## Try it
For the data that follows, give the number of lines in which "sidl" appears. Add nothing to it.

## Task inputs
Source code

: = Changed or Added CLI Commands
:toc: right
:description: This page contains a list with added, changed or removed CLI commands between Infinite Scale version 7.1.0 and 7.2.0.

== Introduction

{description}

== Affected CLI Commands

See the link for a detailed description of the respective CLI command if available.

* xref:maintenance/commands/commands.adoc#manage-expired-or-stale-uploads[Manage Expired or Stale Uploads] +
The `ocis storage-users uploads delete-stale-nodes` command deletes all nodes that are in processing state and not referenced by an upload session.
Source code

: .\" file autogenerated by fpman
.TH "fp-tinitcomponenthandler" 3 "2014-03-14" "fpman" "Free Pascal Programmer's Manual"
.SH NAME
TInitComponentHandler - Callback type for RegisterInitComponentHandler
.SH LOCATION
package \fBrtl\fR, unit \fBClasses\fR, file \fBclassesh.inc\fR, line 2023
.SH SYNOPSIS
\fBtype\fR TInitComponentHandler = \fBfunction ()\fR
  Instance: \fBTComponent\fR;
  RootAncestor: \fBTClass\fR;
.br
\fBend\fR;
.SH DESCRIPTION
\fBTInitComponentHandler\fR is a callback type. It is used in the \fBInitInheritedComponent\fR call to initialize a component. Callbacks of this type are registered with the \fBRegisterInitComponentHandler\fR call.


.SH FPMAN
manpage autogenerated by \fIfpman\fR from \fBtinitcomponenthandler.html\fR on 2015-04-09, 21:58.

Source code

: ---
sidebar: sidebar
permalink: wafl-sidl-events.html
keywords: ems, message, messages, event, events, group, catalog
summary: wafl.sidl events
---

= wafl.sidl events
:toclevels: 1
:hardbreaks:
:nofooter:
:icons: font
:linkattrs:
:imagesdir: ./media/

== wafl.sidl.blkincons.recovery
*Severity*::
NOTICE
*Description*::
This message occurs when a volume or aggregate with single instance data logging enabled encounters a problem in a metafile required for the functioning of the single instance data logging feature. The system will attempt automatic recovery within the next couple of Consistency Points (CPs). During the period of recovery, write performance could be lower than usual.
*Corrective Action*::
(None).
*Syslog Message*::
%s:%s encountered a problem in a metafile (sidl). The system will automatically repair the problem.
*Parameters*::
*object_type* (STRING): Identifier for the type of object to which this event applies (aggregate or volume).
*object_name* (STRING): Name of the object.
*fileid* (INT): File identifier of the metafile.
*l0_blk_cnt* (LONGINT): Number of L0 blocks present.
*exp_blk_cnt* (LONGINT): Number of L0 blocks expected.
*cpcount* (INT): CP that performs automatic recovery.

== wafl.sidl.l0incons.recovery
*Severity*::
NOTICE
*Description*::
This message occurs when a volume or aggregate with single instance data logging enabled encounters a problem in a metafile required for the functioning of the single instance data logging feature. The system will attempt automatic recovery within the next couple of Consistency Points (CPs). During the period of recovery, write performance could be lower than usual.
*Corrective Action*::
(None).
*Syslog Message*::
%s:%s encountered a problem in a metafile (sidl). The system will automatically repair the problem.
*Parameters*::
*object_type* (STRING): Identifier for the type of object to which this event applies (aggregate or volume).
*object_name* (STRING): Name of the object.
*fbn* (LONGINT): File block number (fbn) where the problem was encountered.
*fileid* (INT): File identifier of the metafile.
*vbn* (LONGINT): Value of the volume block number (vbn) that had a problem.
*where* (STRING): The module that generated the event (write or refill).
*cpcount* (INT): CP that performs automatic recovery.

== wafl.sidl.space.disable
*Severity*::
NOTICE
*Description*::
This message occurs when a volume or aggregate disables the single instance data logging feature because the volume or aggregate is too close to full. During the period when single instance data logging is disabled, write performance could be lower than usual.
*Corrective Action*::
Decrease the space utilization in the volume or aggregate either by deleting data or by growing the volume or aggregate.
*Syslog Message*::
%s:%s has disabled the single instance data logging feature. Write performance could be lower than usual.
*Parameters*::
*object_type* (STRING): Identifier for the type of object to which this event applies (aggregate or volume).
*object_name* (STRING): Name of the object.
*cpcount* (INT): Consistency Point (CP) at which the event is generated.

## Your response
8